=== DATA FOR ANALYSIS ===

++++++++++

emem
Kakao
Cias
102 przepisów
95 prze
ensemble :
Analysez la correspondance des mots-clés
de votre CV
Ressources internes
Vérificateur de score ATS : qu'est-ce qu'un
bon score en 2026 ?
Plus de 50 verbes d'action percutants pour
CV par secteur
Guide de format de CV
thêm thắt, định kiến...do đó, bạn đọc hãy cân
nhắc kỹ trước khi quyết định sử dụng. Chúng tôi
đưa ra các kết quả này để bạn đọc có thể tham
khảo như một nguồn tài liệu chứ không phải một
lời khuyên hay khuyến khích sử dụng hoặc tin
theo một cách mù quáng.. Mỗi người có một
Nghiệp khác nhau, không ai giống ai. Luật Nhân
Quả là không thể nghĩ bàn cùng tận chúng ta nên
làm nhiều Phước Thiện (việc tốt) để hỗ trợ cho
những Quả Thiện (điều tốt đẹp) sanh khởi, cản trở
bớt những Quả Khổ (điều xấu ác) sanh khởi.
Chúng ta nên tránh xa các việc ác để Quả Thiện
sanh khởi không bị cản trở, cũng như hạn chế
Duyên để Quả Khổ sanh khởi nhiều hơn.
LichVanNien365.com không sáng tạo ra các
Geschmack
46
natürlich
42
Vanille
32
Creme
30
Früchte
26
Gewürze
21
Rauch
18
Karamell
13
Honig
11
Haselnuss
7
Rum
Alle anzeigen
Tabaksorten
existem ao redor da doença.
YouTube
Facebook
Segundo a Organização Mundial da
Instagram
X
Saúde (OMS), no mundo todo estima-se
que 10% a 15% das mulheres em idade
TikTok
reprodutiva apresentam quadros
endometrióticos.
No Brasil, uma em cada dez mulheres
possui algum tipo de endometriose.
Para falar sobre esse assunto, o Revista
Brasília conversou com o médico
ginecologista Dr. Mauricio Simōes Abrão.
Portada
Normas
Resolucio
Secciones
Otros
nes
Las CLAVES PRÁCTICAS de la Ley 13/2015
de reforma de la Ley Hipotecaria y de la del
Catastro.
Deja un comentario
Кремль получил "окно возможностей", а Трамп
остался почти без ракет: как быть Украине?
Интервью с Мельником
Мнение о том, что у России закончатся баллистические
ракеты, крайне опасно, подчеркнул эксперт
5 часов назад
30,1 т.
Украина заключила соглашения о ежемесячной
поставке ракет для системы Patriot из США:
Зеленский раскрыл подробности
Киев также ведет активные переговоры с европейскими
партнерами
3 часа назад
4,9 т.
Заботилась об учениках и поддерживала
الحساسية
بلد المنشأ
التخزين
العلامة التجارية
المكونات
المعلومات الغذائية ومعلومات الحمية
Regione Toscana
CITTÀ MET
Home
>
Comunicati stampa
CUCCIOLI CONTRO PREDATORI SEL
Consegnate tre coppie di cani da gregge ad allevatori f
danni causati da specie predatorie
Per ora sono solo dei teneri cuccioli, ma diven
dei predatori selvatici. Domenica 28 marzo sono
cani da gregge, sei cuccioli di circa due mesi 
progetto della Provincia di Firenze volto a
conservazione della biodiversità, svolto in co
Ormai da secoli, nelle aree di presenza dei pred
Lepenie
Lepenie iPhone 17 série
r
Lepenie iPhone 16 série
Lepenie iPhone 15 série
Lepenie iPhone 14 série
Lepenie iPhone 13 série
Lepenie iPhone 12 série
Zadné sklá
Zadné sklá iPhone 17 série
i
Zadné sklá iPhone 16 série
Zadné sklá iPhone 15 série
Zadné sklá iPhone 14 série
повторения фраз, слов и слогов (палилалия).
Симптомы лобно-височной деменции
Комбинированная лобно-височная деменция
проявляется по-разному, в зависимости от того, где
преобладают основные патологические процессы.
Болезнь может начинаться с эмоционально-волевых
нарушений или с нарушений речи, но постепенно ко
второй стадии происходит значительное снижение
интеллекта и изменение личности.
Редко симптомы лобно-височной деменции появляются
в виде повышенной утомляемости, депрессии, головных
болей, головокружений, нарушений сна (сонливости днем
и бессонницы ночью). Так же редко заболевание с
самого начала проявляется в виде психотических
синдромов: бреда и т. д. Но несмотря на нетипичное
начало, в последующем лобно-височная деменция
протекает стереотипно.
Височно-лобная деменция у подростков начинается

++++++++++

=== WHAT IS BEING ASKED ===
Return the material exactly as it stands.

=== RESPONSE BOX ===
emem
Kakao
Cias
102 przepisów
95 prze
ensemble :
Analysez la correspondance des mots-clés
de votre CV
Ressources internes
Vérificateur de score ATS : qu'est-ce qu'un
bon score en 2026 ?
Plus de 50 verbes d'action percutants pour
CV par secteur
Guide de format de CV
thêm thắt, định kiến...do đó, bạn đọc hãy cân
nhắc kỹ trước khi quyết định sử dụng. Chúng tôi
đưa ra các kết quả này để bạn đọc có thể tham
khảo như một nguồn tài liệu chứ không phải một
lời khuyên hay khuyến khích sử dụng hoặc tin
theo một cách mù quáng.. Mỗi người có một
Nghiệp khác nhau, không ai giống ai. Luật Nhân
Quả là không thể nghĩ bàn cùng tận chúng ta nên
làm nhiều Phước Thiện (việc tốt) để hỗ trợ cho
những Quả Thiện (điều tốt đẹp) sanh khởi, cản trở
bớt những Quả Khổ (điều xấu ác) sanh khởi.
Chúng ta nên tránh xa các việc ác để Quả Thiện
sanh khởi không bị cản trở, cũng như hạn chế
Duyên để Quả Khổ sanh khởi nhiều hơn.
LichVanNien365.com không sáng tạo ra các
Geschmack
46
natürlich
42
Vanille
32
Creme
30
Früchte
26
Gewürze
21
Rauch
18
Karamell
13
Honig
11
Haselnuss
7
Rum
Alle anzeigen
Tabaksorten
existem ao redor da doença.
YouTube
Facebook
Segundo a Organização Mundial da
Instagram
X
Saúde (OMS), no mundo todo estima-se
que 10% a 15% das mulheres em idade
TikTok
reprodutiva apresentam quadros
endometrióticos.
No Brasil, uma em cada dez mulheres
possui algum tipo de endometriose.
Para falar sobre esse assunto, o Revista
Brasília conversou com o médico
ginecologista Dr. Mauricio Simōes Abrão.
Portada
Normas
Resolucio
Secciones
Otros
nes
Las CLAVES PRÁCTICAS de la Ley 13/2015
de reforma de la Ley Hipotecaria y de la del
Catastro.
Deja un comentario
Кремль получил "окно возможностей", а Трамп
остался почти без ракет: как быть Украине?
Интервью с Мельником
Мнение о том, что у России закончатся баллистические
ракеты, крайне опасно, подчеркнул эксперт
5 часов назад
30,1 т.
Украина заключила соглашения о ежемесячной
поставке ракет для системы Patriot из США:
Зеленский раскрыл подробности
Киев также ведет активные переговоры с европейскими
партнерами
3 часа назад
4,9 т.
Заботилась об учениках и поддерживала
الحساسية
بلد المنشأ
التخزين
العلامة التجارية
المكونات
المعلومات الغذائية ومعلومات الحمية
Regione Toscana
CITTÀ MET
Home
>
Comunicati stampa
CUCCIOLI CONTRO PREDATORI SEL
Consegnate tre coppie di cani da gregge ad allevatori f
danni causati da specie predatorie
Per ora sono solo dei teneri cuccioli, ma diven
dei predatori selvatici. Domenica 28 marzo sono
cani da gregge, sei cuccioli di circa due mesi 
progetto della Provincia di Firenze volto a
conservazione della biodiversità, svolto in co
Ormai da secoli, nelle aree di presenza dei pred
Lepenie
Lepenie iPhone 17 série
r
Lepenie iPhone 16 série
Lepenie iPhone 15 série
Lepenie iPhone 14 série
Lepenie iPhone 13 série
Lepenie iPhone 12 série
Zadné sklá
Zadné sklá iPhone 17 série
i
Zadné sklá iPhone 16 série
Zadné sklá iPhone 15 série
Zadné sklá iPhone 14 série
повторения фраз, слов и слогов (палилалия).
Симптомы лобно-височной деменции
Комбинированная лобно-височная деменция
проявляется по-разному, в зависимости от того, где
преобладают основные патологические процессы.
Болезнь может начинаться с эмоционально-волевых
нарушений или с нарушений речи, но постепенно ко
второй стадии происходит значительное снижение
интеллекта и изменение личности.
Редко симптомы лобно-височной деменции появляются
в виде повышенной утомляемости, депрессии, головных
болей, головокружений, нарушений сна (сонливости днем
и бессонницы ночью). Так же редко заболевание с
самого начала проявляется в виде психотических
синдромов: бреда и т. д. Но несмотря на нетипичное
начало, в последующем лобно-височная деменция
протекает стереотипно.
Височно-лобная деменция у подростков начинается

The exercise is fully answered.